Not known as such a scary place, Virginia has some special Halloween events planned all over the state. With "more than forty places to freak out," Virginia's Halloween (tel. 800/847-4882; www.virginia.org/site/features.asp?FeatureID=248) takes advantage of the state's colonial and Civil War history and small but well-known ghost population. From trick or treat festivals down Main Streets to Haunted Hikes in the deep woods, Virginia intends to scare your wits away or fill your pumpkins with candy. In Alexandria, there's even a tribute to horror writer Edgar Allen Poe where an actor reads from some of Poe's most macabre works.
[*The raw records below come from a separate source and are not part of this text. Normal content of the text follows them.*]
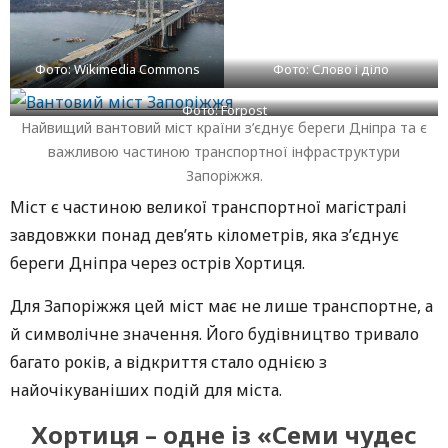
Фото: Wikimedia Commons
Фото: Слово і діло
Фото: Forpost
Найвищий вантовий міст країни з’єднує береги Дніпра та є
важливою частиною транспортної інфраструктури
Запоріжжя.
Міст є частиною великої транспортної магістралі
завдовжки понад дев’ять кілометрів, яка з’єднує
береги Дніпра через острів Хортиця.
Для Запоріжжя цей міст має не лише транспортне, а
й символічне значення. Його будівництво тривало
багато років, а відкриття стало однією з
найочікуваніших подій для міста.
Хортиця – одне із «Семи чудес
For a rundown of Virginia's haunted locations, check out www.virginia.org/site/features.asp?FeatureID=52. Stopping at the different haunted sites from this web page can make for a very strange road trip.

For those looking to get out of the United States this Halloween for a fright, tours to Count Dracula's Castle in Transylvania, Romania are becoming more sophisticated and easy to find. A non-Dracula trip to the Romanian Carpathians searches for wolves and bears. Beyond the Forest (tel. +44 (0)1539 531258; www.beyondtheforest.com/Pages/WOLF1.html), a tour provider out of the United Kingdom has a four-night/five-day hike through the mountains promising to take you into or near the largest population of wolves on the European continent. Starting at $1,370, the trip includes round-trip airfare from London to Bucharest, all accommodations at local inns in Zarnesti, a fully-guided hike into the Carpathians, all museum and wildlife fees and some meals including a campfire barbecue. Additional nights in Bucharest are available at the beginning or end of your trip.
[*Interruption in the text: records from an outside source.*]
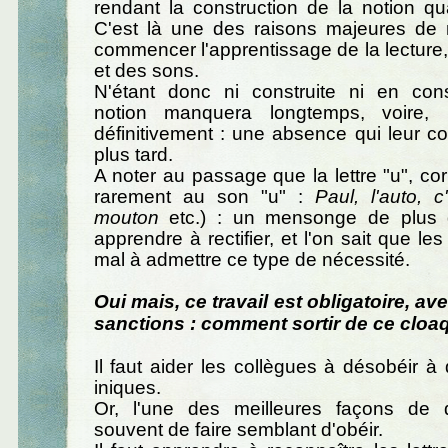
rendant la construction de la notion qu
C'est là une des raisons majeures de 
commencer l'apprentissage de la lecture, 
et des sons.
N'étant donc ni construite ni en const
notion manquera longtemps, voire, p
définitivement : une absence qui leur co
plus tard.
A noter au passage que la lettre "u", c
rarement au son "u" :
Paul, l'auto, c
mouton
etc.) : un mensonge de plus qu
apprendre à rectifier, et l'on sait que le
mal à admettre ce type de nécessité.
Oui mais, ce travail est obligatoire, 
sanctions : comment sortir de ce cloa
Il faut aider les collègues à désobéir à 
iniques.
Or, l'une des meilleures façons de d
souvent de faire semblant d'obéir.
Romanian Discovery (tel. 617/497-1111; www.romaniandiscovery.com) has an eight-day/seven-night "Mysteries and Myths" tour starting at $2,800 for the special land-only elite educational tour. Starting in Bucharest before making the trek to Count Vlad's lair, the trip visits Saxon strongholds, ancient villages, and the alleged location of an Axis Mundi, a nexus between life on Earth and the underworld. (If that doesn't scare you, I don't know what will.) Hotels are first class on this trip. Tour leaders include a National Geographic writer and a known environmentalist. Call for tour dates and special Halloween accommodations.

The Ocean Edge Resort and Club (tel. 800/343-6074; www.oceanedge.com) in Brewster, Massachusetts on Cape Cod Bay has a Halloween special "Spooky Mansion" package that actually dares guests to catch a glimpse of a house ghost. For $189 per night through the month of October, the package includes one night of deluxe accommodations, daily breakfast for two, a jack-o-lantern full of treats, free late-night coffee and a flashlight for guests who want to take a midnight stroll. If you catch a glimpse of the alleged on-premise ghost, Addie, your stay is on the house. Ouija boards are even available for guests looking for some otherworldly contact. The 429-acre resort leaves plenty of room for long walks and Addie spotting, although the most likely place to find her is in the 1912 Victorian Nickerson Mansion that houses 90 of the resorts more than 300 rooms. Rumor has it that poor Addie has been roaming the halls since 1912 waiting for her young husband who died two weeks before the couple was supposed to live in their new home, rebuilt after a mysterious fire in 1906. Addie moved in, and allegedly never left. If you don't find her, you can always bike the 26-mile Cape Cod rail trail, eat or drink in one of the resorts four bar/restaurants, hit the golf ball on the resorts championship golf course, play tennis, walk on the beach or play hoops on one of the hotel's outside basketball courts. Normal fall rates start at $290, making the Halloween special that much more appealing. Say hello to Addie.